The cool temperatures and the dull, colorless month of February do not have to be without bright blooms and foliage. In fact, many plants and flowers thrive under the cold soil and outdoor temperatures of February. Thriving in harsh environments is no threat to many evergreen shrubs and flowers, and when planted among the garden, is a warm respite to winter.
The frozen ground and low temperatures of February means planting in the soil is off limits. The next best thing to adding color to a February landscape is planting cool-season flowers in containers. Containers allow you to add your favorite plants and flowers around the garden, along the patio or flanking a front walkway. Because containers come in a rainbow of colors, the container itself is another decorative way to add color to the February landscape.
Cool-weather flowers like hellebores and pansies are ideal February plants. Both thrive in cool soil temperatures while providing their vibrancy color to the landscape. With their nodding flowerheads that grow in pink, yellow, white or green, hellebore flowers are also evergreen and keep their bright foliage throughout the winter. Growing 1 to 3 feet wide and tall, hellebores clumping growth habit is ideal for a container. Pansies are also cool-season flowers that grow in a rainbow of colors. Their bright "faces" light up the container to add a burst of color to the February landscape.
Evergreen shrubs are a garden staple for winter. They are the constant source of color to a typical gray garden landscape. Grown in dozens of varieties, each with a distinct shape and size, evergreen shrubs fit into any size garden. With their ability to keep their color and needles all year long, evergreen shrubs also produce blooms for an added burst of vibrancy to the garden.
Camellia, a cool-season, evergreen shrub is stunning in the garden. Their dark green, leathery leaves and bright blooms light up the space. Growing 8 to 15 feet tall and 5 to 10 feet wide and in an upright pyramidal shape, the white, red or pink flowers provide much-need color to February. Another vibrant evergreen shrub is Indian hawthorn. Their irregular, mounded form and dark green leaves are striking in the February landscape. Growing 3 to 6 feet tall and 3 to 5 feet wide, Indian hawthorn bushes are drought-tolerant, making for a hardy winter shrub.

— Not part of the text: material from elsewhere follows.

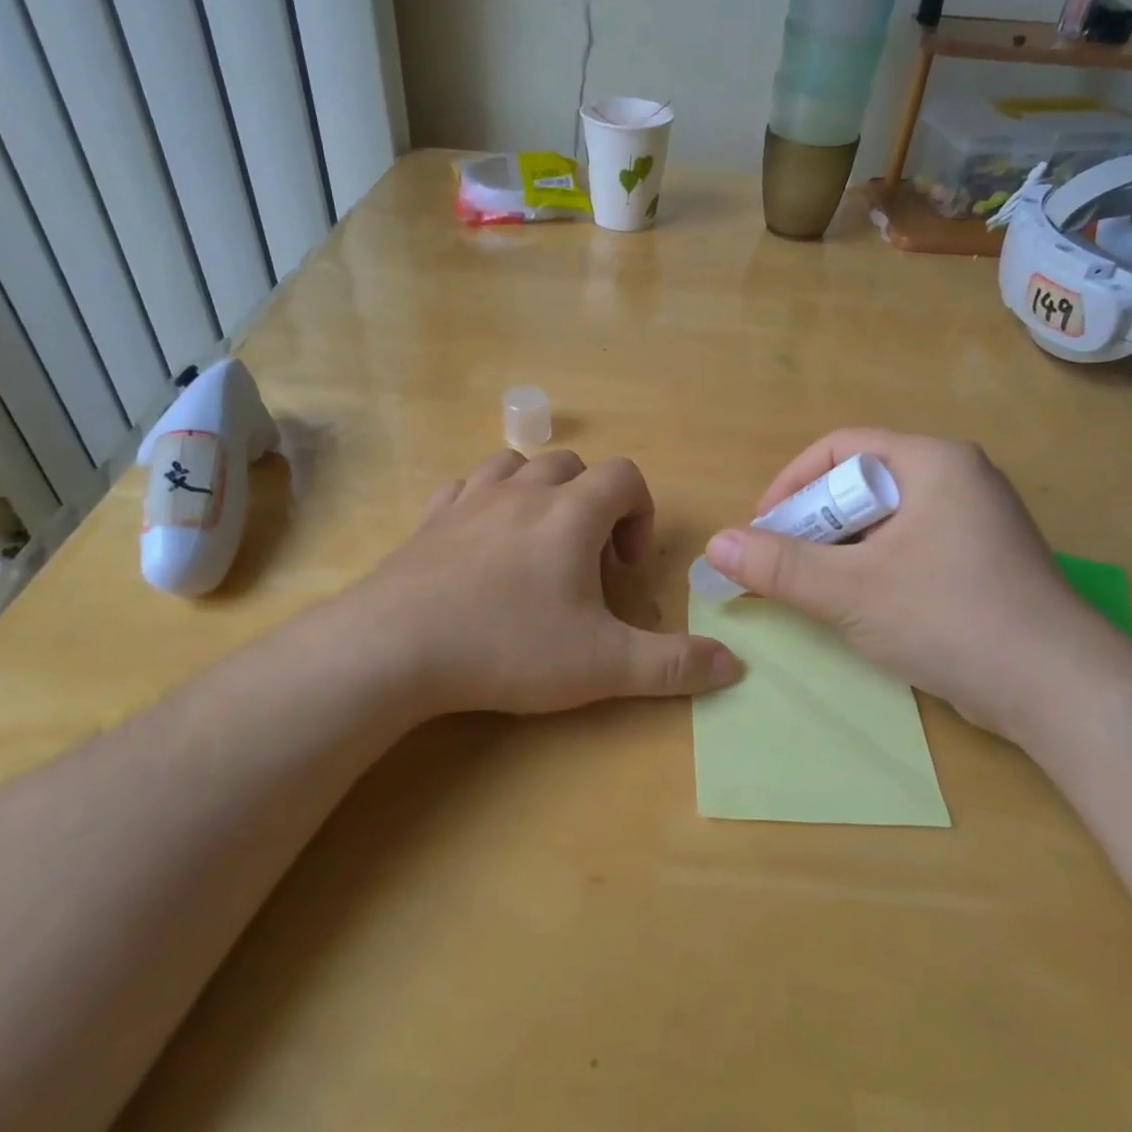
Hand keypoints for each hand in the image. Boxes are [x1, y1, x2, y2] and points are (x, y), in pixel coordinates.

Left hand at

Mulch has the ability to keep well-established plants, bushes and flowers moist during February, while adding color and texture to the garden. Mulch also encourages healthy roots and prevents weeds from sprouting up in the garden. Made in a wide range of different materials, including shredded and cut bark, straw, hazelnut hulls, decomposed granite and tumbled sea glass, mulch creates a fresh, updated look to a February garden. Layered around the yard, mulch can be spread in whimsical patterns to create distinct waves and patterns around the plants. Sprinkled under the evergreen trees, mulch like chocolate mulch not only creates a nice contrast with the bright green plant but also creates a sweet scent to the garden.